Investment companies take a long-term approach and are transparent

The small town of Hoddesdon, most famous for an alleged conspiracy in 1683 to assassinate King Charles II, lies just five miles southeast of the county town of Hertford. Despite the short distance, the two towns have different water suppliers: Hoddesdon is supplied by Thames Water, while Hertford residents are reliant on Affinity Water when they turn on the tap.  

Affinity supplies water to just under 4 million people in parts of London and the Home Counties. Unlike Thames Water, it is not responsible for sewerage services in the areas it supplies.

That isn’t the only difference. While Thames Water has been hauled over the coals by Ofwat for its “poor” management of leaks, Affinity Water recently announced that it beat its leakage target, reducing leaks by 15.8% against a target of 14%. That’s all the more impressive given that the reporting year included record-breaking summer temperatures of 40 degrees and a severe cold weather snap in December that burst hundreds of pipes across the region.

Thames Water has been in the news recently for all the wrong reasons. Long-running issues with sewage discharge, the departure of the chief executive and talk of temporary nationalisation (which Thames executives insist will not be necessary) have led to a media furore. Familiar grumbles about excessive debt and underinvestment have resurfaced.
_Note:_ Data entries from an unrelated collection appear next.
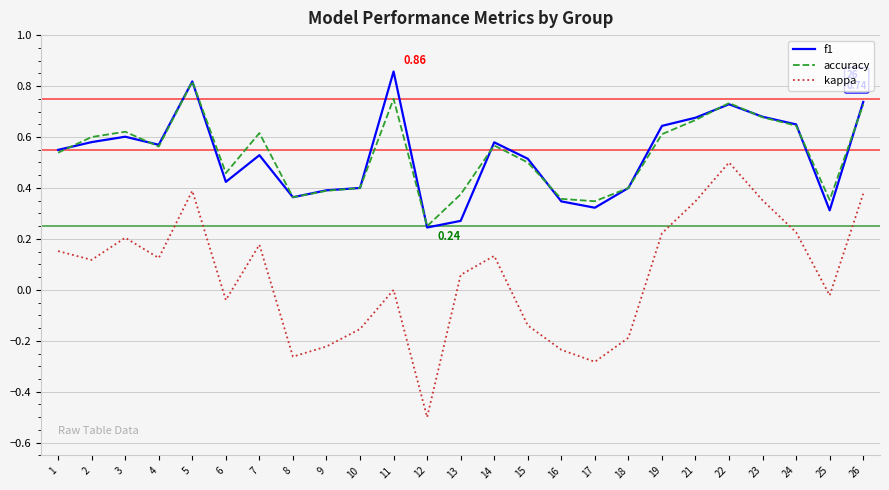

Is the value of kappa at 3 greater than the value of accuracy at 19?

No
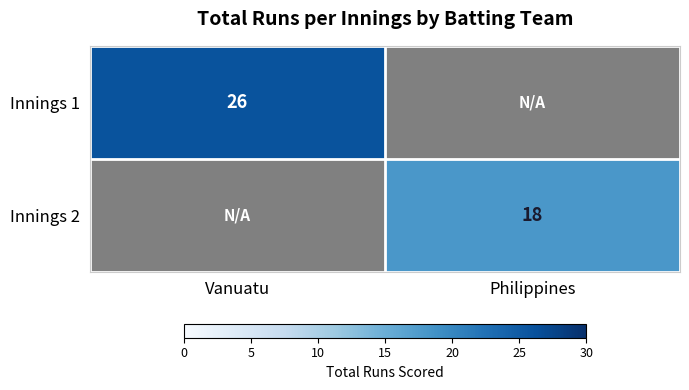

Count the number of data series in this chart.

2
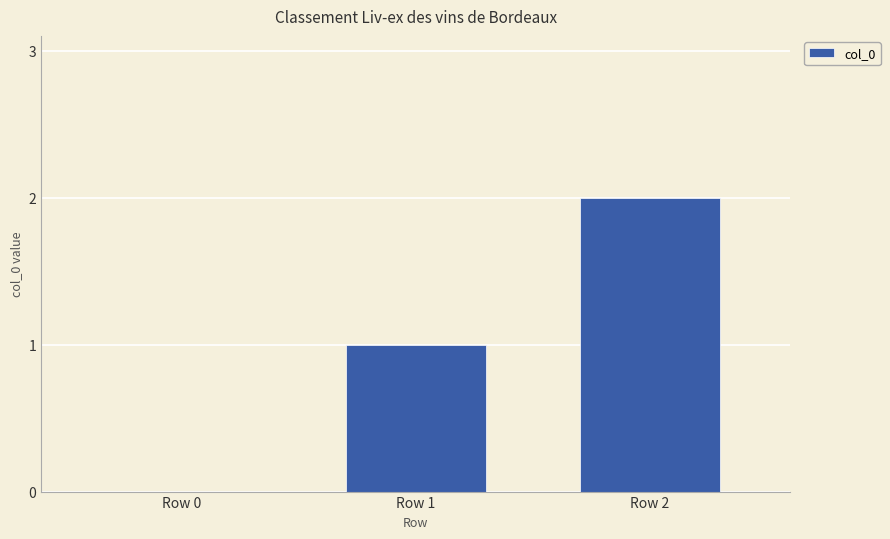

True or false: the data shows 2 at Row 2.

True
It would be wrong to suggest that Affinity hasn’t had its problems too – the combination of extreme weather and high inflation has been tricky for all water companies. But they aren’t making the headlines of national newspapers.

Ownership differences

While Thames Water is owned by a consortium of pension funds, sovereign wealth funds and other institutions, Affinity has three main owners: Allianz Capital Partners, infrastructure specialist DIF, and HICL Infrastructure, an investment company listed on the London Stock Exchange.

HICL’s ownership is significant for a number of reasons. Like any listed company, HICL is bound by extensive disclosure and transparency rules, and has an independent board of directors whose job it is to look after shareholders in the company.
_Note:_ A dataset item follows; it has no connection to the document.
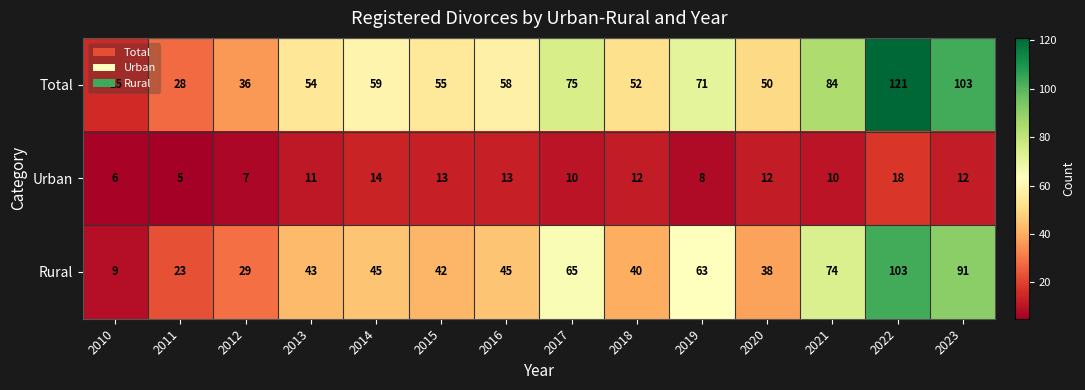

At 2011, list the series in order from smallest to largest.

Urban, Rural, Total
These shareholders include institutions, wealth managers and private individuals. So if you happen to be living in Hertford, you could easily buy some HICL shares, and so own a small stake in the company that supplies water to your home.

You’d also be in line for a generous dividend: HICL’s yield is currently 6.3%, though of course that isn’t guaranteed. (It’s worth pointing out that none of these dividends came from Affinity Water last year: the company reinvested all of its free cash flow.)
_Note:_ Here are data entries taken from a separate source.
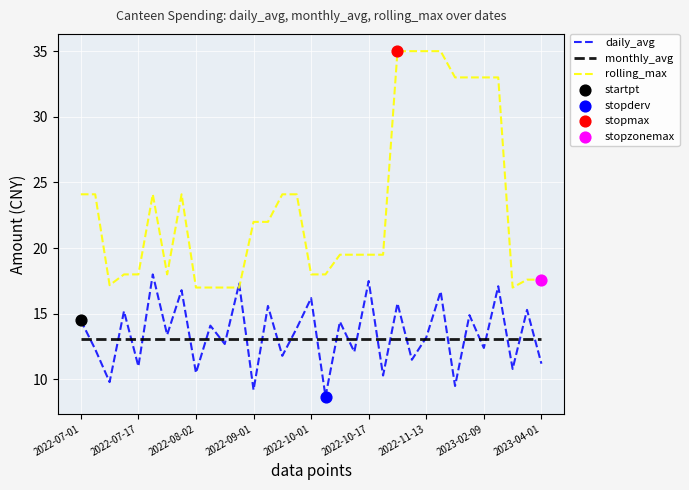

Which series has the largest range (max minus min)?

rolling_max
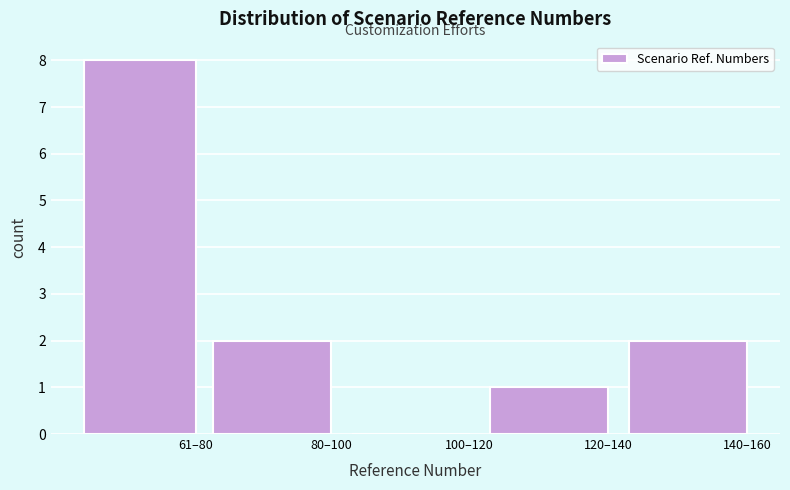

Reading left to right, what are all the values shown in this chart?

61–80=8	80–100=2	100–120=0	120–140=1	140–160=2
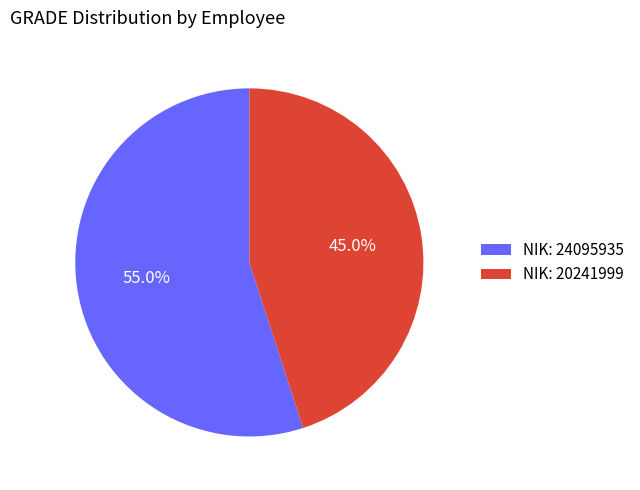

Rank the categories by value from lowest to highest.

NIK: 20241999, NIK: 24095935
HICL is not the only investment company with an interest in water. International Public Partnerships (INPP) has a stake in the Tideway project, which is building a 25-kilometre “super sewer” under the River Thames. INPP recently sought to reassure investors about its links with Thames Water, announcing that the company was well protected even if Thames has to be temporarily renationalised.

As the owners of large chunks of UK infrastructure, HICL and INPP have both gone out of their way to demonstrate that they are responsible owners. Their lengthy sustainability reports cover everything from biodiversity to social mobility. Both have aligned themselves with the requirements of the Task Force on Climate-Related Disclosures and the EU’s Sustainable Finance Disclosure Regulation.

As public companies, they are used to the full glare of investor scrutiny – there’s nothing like facing questions from shareholders at an AGM to concentrate the mind. They are also bound by disclosure and transparency rules, like any London-listed company. They are part of a £34bn supersector of infrastructure investment companies (including renewable energy infrastructure) that has grown rapidly since the launch of HICL and INPP in 2006 – even if higher interest rates have created a more challenging environment of late.

Investment companies are also able to take a genuinely long-term approach to their assets, as they have permanent capital and do not have to redeem investors’ shares. That sits comfortably with the multi-decade horizons of infrastructure investing, encouraging a patient approach to stewardship rather than extracting maximum short-term value.

While some will always remain committed to the belief that natural monopolies such as water and gas networks should be owned by the state, the listed company model has several advantages, including accountability, transparency and the opportunity for small as well as large investors to participate. This isn’t the kind of thing that makes headlines – but it does make a refreshing change.